Ontario Government Asking Parents to Tattle on Teachers Who Ignore Sex-Ed Mandate


Published August 23, 2018 at 4:41 pm


If a teacher sticks with the recently-implemented 2015 sexual education curriculum that focuses on such timely issues as consent, internet culture and LGBTQ issues, parents can access what some critics are calling a “snitch line.”

Newly elected Premier Doug Ford recently announced that parents who support the PC government’s controversial plan to revert to the 1998 sex-ed curriculum can file complaints against reportedly non-compliant educators on a new “For the Parents’ website.

“The Ontario government is committed to doing better when it comes to your children’s academic achievement,” the government wrote on the website, adding that the government plans to launch yet another mass consultation project in the fall.

“During this consultation period fundamental lessons will be restored to classrooms. The Ministry of Education has issued curriculum guidance to assist educators and ensure a common curriculum standard across Ontario. All provincial education professionals, including teachers, are expected to abide by this curriculum guidance. This website is designed to give parents a portal to provide feedback about concerns related to the curriculum being taught in the classroom, while the consultation process is underway.”
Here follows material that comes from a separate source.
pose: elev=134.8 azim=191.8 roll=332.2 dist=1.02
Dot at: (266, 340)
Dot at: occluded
But even though the government has demanded that educators comply with its orders to revert back to what many are calling a dated–and even outright irresponsible–curriculum, some teacher groups are taking a stand.
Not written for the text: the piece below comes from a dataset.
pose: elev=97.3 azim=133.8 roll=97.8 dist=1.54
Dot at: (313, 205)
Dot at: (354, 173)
The Elementary Teachers Federation of Ontario (ETFO) recently called out the Ontario government for “creating chaos.”

“The Ford government is continuing to create chaos in Ontario’s education system instead of addressing real issues of underfunding in the public school system,” the ETFO wrote in a news release.

“This government is misrepresenting what is actually happening in public schools and manufacturing a crisis instead of examining real issues like an education funding formula that is underfunding schools,” said ETFO president Sam Hammond.

“Teachers, education professionals and principals have regular communication and relationships with parents and students that have worked well. Having a Ministry of Education ‘snitch line’ that bypasses the systems already in place to deal with issues at the school level will prohibit parents and educators from addressing classroom concerns constructively. As we’ve seen from social media, anonymous portals and comment threads are toxic and counter-productive to improving any situation, in this case school culture.”

The ETFO says reverting to the old curriculum will put students at risk, as they’ll receive no relevant and timely information on sexting, consent and lesbian, gay, bisexual, transgender and queer relationships and identity.

“This regression will put a chill on the classroom and limit teachers’ ability to meet the needs of students. It effectively asks educators to put their students’ safety at risk.”

The ETFO also said the government is misguided in its attempts to revamp the province’s mathematics curriculum, arguing that teachers have already been given additional math training and that financial literacy is already taught in schools.

The organization says the additional consultations being ordered are a waste of taxpayer money.

“And why is the government creating unnecessary chaos at the beginning of the school year? Ontario has an internationally well-regarded education system that scores consistently well on science and math on international tests. Consultation is important, but it needs to be balanced with input from education experts in the field and research on successful practices,” said Hammond.